The food and cuisine of the Extremadura are quite literally divine. Its fields full of vegetables, as well as olive trees, fruit trees, vines and wheat form the basis of the local cuisine here, with the development of intensive grazing also playing a major role. When it comes to meat, meanwhile, the excellent local Dehesa de Extremadura Spanish ham is definitely not to be missed, along with the roast lamb and veal, the partridge and the quail. There are, of course, other Spanish products such as the 'caña de lomo' (spareribs) and the 'paleta' (pork shoulder) to sample during your stay. Since these are truly Spanish products made from wild or farmed animals, they always offer the same guarantee since these animals are all raised on the pastureland of the Extremadura. Given its proximity to Portugal, cod is also widely-farmed in the Extremadura region, along with river-dwelling fish such as tench and trout. As a result of the large cattle flocks raised in the region, you'll also find a large number of cheeses and gateaux produced here. You really will be amazed by both the variety of cheeses and their quality, with La Serena, La Vera, Ibores, Casar de Cáceres and La Vega just a few of the dairy delights on offer. When it comes to traditional regional recipes, why not start with the 'migas' (dry bread dampened with water and oil and fried, generally served with cold cuts), the gaspacho with pork meat, the escargots served with a spicy sauce, the rice served with rabbit, the partridge soup, the braised lentils and the great many soups and braised meats on offer. The most surprising of all these dishes is probably the braised lizard, generally served with a green sauce consisting primarily of olive oil, parsley, flour and white wine.
Among the region's little treasures waiting to be unearthed you'll find various wine cellars, and the famous family-made and easy-to-drink 'de pitarra' wines, which are very commonly found in restaurants and bistros. The new wines being produced at the moment really are amazing and boast all the qualities of fine wines. Red or white, irrespective of whether they bare the Ribera del Guadiana AOC or 'controlled designation of origin', the wines produced in this region are lauded by wine experts and enthusiasts.

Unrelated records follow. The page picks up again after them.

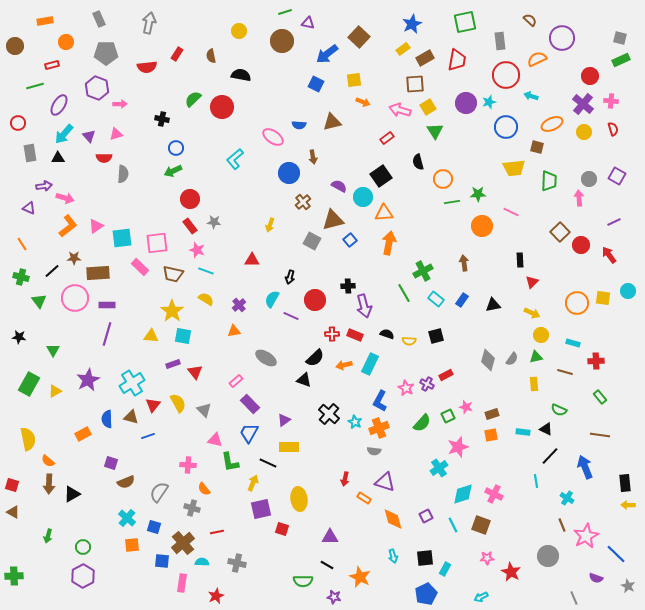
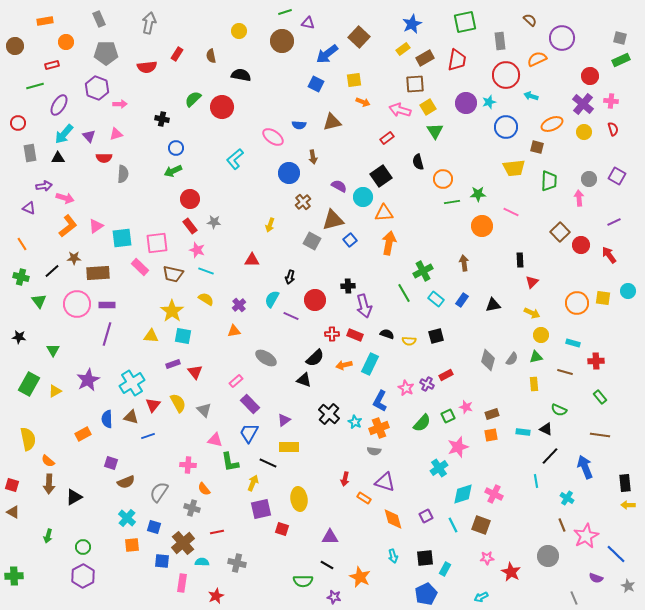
pink circle at (75, 298): moved 2 px right, 6 px down
black triangle at (72, 494): moved 2 px right, 3 px down
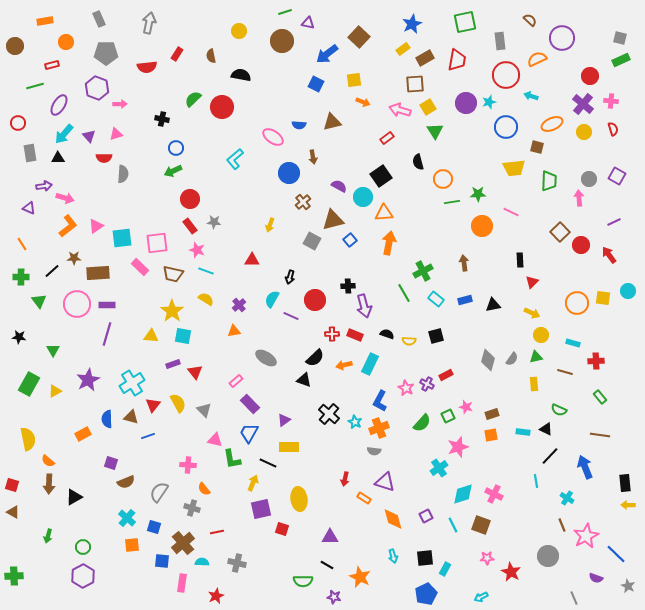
green cross at (21, 277): rotated 14 degrees counterclockwise
blue rectangle at (462, 300): moved 3 px right; rotated 40 degrees clockwise
green L-shape at (230, 462): moved 2 px right, 3 px up
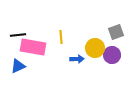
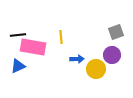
yellow circle: moved 1 px right, 21 px down
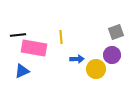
pink rectangle: moved 1 px right, 1 px down
blue triangle: moved 4 px right, 5 px down
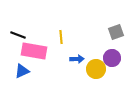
black line: rotated 28 degrees clockwise
pink rectangle: moved 3 px down
purple circle: moved 3 px down
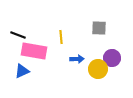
gray square: moved 17 px left, 4 px up; rotated 21 degrees clockwise
yellow circle: moved 2 px right
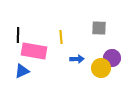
black line: rotated 70 degrees clockwise
yellow circle: moved 3 px right, 1 px up
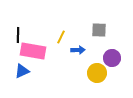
gray square: moved 2 px down
yellow line: rotated 32 degrees clockwise
pink rectangle: moved 1 px left
blue arrow: moved 1 px right, 9 px up
yellow circle: moved 4 px left, 5 px down
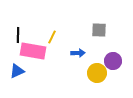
yellow line: moved 9 px left
blue arrow: moved 3 px down
purple circle: moved 1 px right, 3 px down
blue triangle: moved 5 px left
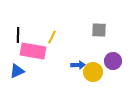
blue arrow: moved 12 px down
yellow circle: moved 4 px left, 1 px up
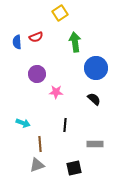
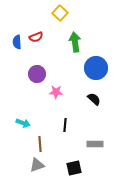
yellow square: rotated 14 degrees counterclockwise
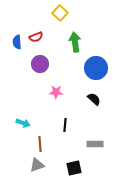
purple circle: moved 3 px right, 10 px up
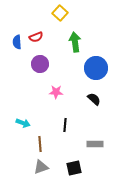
gray triangle: moved 4 px right, 2 px down
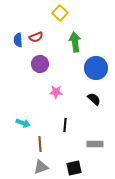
blue semicircle: moved 1 px right, 2 px up
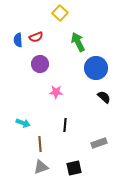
green arrow: moved 3 px right; rotated 18 degrees counterclockwise
black semicircle: moved 10 px right, 2 px up
gray rectangle: moved 4 px right, 1 px up; rotated 21 degrees counterclockwise
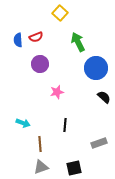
pink star: moved 1 px right; rotated 16 degrees counterclockwise
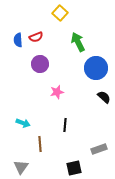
gray rectangle: moved 6 px down
gray triangle: moved 20 px left; rotated 35 degrees counterclockwise
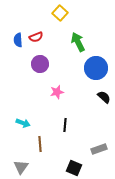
black square: rotated 35 degrees clockwise
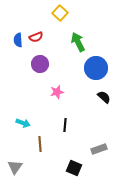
gray triangle: moved 6 px left
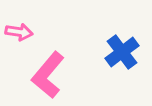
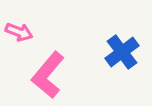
pink arrow: rotated 12 degrees clockwise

No culinary tour of the Extremadura would be complete without sampling the finest regional delights, which include hams, sausages, oils, pastries, figs, honey, cheeses and gateaux, wines and liqueurs and even La Vera paprika. The region is also home to a great many eateries where you can enjoy traditional cuisine, both in the little villages and in the cities. Wrought iron from Gata, Baños de Montemayor basketry and artistic ceramics and Hervás leather goods are just a few examples of the most typical artisanal products available in the Extremadura.